В любом случае нужно выяснить и сколько противника и может потянуть время. Выстрелы прозвучали, и Николай Александрович знал, что за первым валом находится полусотня воинов прикрытия, которая, когда будут отступать вышедшие на вылазку, могла дать слаженный залп по преследователям.

— А я тут! — сказал Михалевский, выходя из укрытия на поляну, куда вынудили выйти русских. — И я твой судья, я твоя смерть! За мать, за невесту и сестру, за то, что пришли в мой дом и разграбили его…

— Это после того, как ляхи убивали и грабили русские деревни и города? Насиловали наших баб и юных девиц? Когда Брянщина обезлюдила? — нашел в себе смелость и силу ответить Порыцкий, повторяя слова Козьмы Минина, что слушали все смоляне зимой, когда Козьма Минич приезжал в город и проводил идеологическую работу.

— Так ударим в сабли, пусть Бог и рассудит, за кем правда! — предложил Михалевский, обнажая свой клинок.

— В иной раз! Мне было бы не по чести в ступать с тобой в поединок… али ты князь? — отвечал на вызов Порыцкий. — Но и я за правду стою и за своего государя.

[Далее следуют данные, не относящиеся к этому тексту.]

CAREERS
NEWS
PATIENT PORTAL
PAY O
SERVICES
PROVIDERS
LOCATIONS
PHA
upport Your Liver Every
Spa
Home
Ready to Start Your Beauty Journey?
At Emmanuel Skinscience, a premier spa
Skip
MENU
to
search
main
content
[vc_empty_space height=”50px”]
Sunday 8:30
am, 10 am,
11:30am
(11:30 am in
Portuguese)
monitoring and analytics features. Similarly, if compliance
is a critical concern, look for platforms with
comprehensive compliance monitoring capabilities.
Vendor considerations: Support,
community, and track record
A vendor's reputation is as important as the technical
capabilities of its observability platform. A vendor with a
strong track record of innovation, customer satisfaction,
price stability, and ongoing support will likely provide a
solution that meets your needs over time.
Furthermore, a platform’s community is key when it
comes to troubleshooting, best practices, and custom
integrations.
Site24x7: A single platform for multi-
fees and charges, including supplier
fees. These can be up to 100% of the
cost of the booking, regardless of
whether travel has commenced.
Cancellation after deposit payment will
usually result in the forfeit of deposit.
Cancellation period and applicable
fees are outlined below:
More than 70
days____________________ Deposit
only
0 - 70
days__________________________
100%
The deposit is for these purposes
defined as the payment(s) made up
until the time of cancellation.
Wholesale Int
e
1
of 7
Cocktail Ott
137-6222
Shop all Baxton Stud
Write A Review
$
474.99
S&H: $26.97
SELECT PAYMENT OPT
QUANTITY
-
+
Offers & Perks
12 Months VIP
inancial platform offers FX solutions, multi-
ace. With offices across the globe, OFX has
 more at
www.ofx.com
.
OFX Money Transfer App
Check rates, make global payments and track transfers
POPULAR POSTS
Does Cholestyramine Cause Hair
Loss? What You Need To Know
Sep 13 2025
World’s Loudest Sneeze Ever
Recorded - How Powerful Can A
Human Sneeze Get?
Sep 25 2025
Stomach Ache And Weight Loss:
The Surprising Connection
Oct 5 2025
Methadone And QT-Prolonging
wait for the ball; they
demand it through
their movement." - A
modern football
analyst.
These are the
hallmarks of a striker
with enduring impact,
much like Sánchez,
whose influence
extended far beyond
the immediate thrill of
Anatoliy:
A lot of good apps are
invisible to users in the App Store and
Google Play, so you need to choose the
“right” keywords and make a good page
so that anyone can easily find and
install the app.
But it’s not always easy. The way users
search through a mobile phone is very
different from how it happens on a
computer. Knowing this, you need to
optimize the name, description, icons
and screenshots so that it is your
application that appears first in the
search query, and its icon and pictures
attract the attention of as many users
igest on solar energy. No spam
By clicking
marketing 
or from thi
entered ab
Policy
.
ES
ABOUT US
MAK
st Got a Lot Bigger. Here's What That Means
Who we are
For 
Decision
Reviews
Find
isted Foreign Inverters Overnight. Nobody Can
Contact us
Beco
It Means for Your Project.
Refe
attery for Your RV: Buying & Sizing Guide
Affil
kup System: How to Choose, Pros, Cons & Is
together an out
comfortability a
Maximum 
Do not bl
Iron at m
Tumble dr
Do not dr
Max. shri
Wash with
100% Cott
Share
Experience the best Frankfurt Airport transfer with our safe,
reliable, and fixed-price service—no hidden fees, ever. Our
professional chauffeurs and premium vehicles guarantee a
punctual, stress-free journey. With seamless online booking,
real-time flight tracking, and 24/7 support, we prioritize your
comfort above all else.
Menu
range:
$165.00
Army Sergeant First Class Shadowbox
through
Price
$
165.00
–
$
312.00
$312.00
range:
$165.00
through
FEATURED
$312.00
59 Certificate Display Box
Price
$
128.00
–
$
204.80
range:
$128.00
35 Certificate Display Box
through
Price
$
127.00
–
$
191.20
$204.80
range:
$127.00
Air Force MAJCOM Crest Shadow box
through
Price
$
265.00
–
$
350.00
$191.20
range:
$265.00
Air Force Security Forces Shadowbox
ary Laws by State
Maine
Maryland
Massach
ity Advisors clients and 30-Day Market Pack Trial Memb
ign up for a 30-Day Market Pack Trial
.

Ухмыляясь, Михалевский вышел чуть вперед и встал в стойку, заведя левую руку за спину, а чуть согнутую в коленях правую ногу, выставив вперед. На лице Порыцкого промелькнул страх, он понимал, что «закрыться» местничеством с поляком или литвином не получиться, но мужчина подавил в себе малодушие. Есть еще представители рода Порыцких, пусть их честь не пострадает, пусть говорят, что Николай Порыцкий достойно, не посрамив имя, ушел из жизни. А то, что выиграть поединок будет почти невозможно, князь увидел уже по тому, как изготовился его оппонент и какая от ляха исходит уверенность в своих силах.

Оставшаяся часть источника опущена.